A few questions arise. Does this include American citizens who happen to be Muslim? Or people (like me) who are Muslim only in name? Does it include white Muslims, or only their scarier brown cousins? Only Arab Muslims, or also, say, Indonesian ones? What sort of religious test would be applied at the border? Of course this is all beside the point: your goal is to translate fear and hatred into political capital, something that you do famously, even by the very high standards of the GOP.

After your campaign, Mitt Romney appears to have the courtly refinement of a member of the inner circle of Louis XIV. His attempts at a politics of odious xenophobia -- through such threats as making the lives of Mexican immigrants so miserable that they would leave the country voluntarily -- seem so utterly tame, in retrospect.
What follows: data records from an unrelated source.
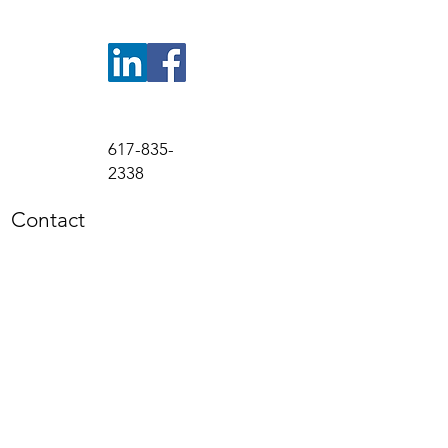
617-835-
2338
Contact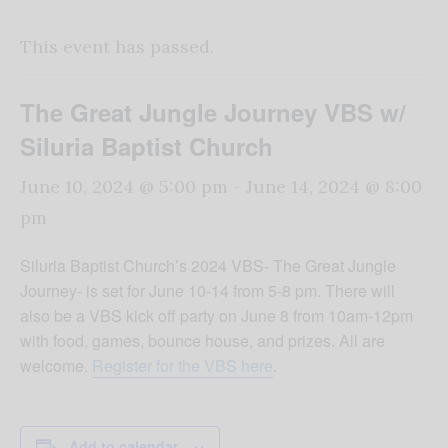
This event has passed.
The Great Jungle Journey VBS w/
Siluria Baptist Church
June 10, 2024 @ 5:00 pm
-
June 14, 2024 @ 8:00
pm
Siluria Baptist Church’s 2024 VBS- The Great Jungle
Journey- is set for June 10-14 from 5-8 pm. There will
also be a VBS kick off party on June 8 from 10am-12pm
with food, games, bounce house, and prizes. All are
welcome.
Register for the VBS here
.
Add to calendar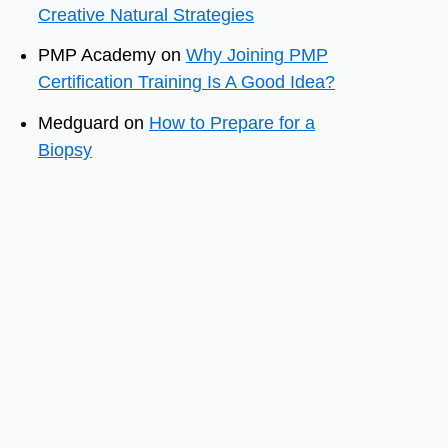
Creative Natural Strategies
PMP Academy
on
Why Joining PMP
Certification Training Is A Good Idea?
Medguard
on
How to Prepare for a
Biopsy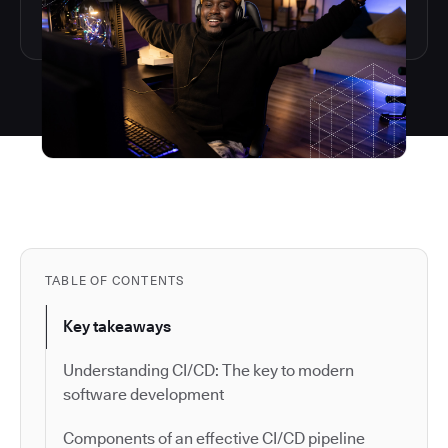
TABLE OF CONTENTS
Key takeaways
Understanding CI/CD: The key to modern
software development
Components of an effective CI/CD pipeline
But noticing this also makes one realize that a funny thing has happened this time around: other candidates of your party seem reluctant to take a dip in your cesspool. Your naked bigotry has made it slightly more difficult for its thinly veiled counterpart to walk respectably amongst the GOP leadership. That is no small achievement. Tossed in a confusing whirlwind of competing prejudices, even Ted Cruz is willing to admit Syrian refugees--provided they are Christian.

But you may be doing even more still. It is a common and long-running mantra of Republicans, and the managerially-minded Democrats who ape them, that government should be run more like a business. You have given us a glimpse of that disastrous eventuality. A CEO is a person who has achieved success in a narrow field of endeavor, and, increasingly, extrapolates from that success an ability to excel in all things under the sun and to have final say in matters of public import. Seeing you in action makes crystal clear just how presumptuous that extrapolation is. One is reminded of the lines in the old song from Fiddler on the Roof:

The most important men in town would come to fawn on me!
They would ask me to advise them ...
And it won't make one bit of difference if I answer right or wrong.
When you're rich, they think you really know!

Au contraire: after this presidential race, everyone must wonder if a rich man knows much of anything at all. And it will certainly be clear that unlike the world of private enterprise, where authoritarianism is celebrated as decisiveness, government demands a style of leadership ever-mindful of rights and liberties--or at least it must do so for so long as this remains democracy and a nation of laws. Under some conditions, a business owner can refuse to serve Muslims; but denying access to the country on the basis of one's religion is wildly illegal. Your latest pronouncement shows the importance of running government like government, and why in fact we need government to be skeptical of the public spirit of business leaders. Machiavelli could not have devised a better way to promote the core values of liberalism, something which, until now, has for inexplicable reasons been a politically difficult case to make.

For this, Donald, I thank you. And, in fact, even though I have said here that your exit from the race is inevitable, I wish very much that it wasn't. I would be absolutely thrilled to see you win the presidential nomination of the GOP. You've earned it: you seem to me the leader that the party has been building toward for years. Your success thus far clearly indicates that you are saying all the things that the party base longs to hear. Words cannot express how deeply I wish yours to be the face associated with the party for decades to come.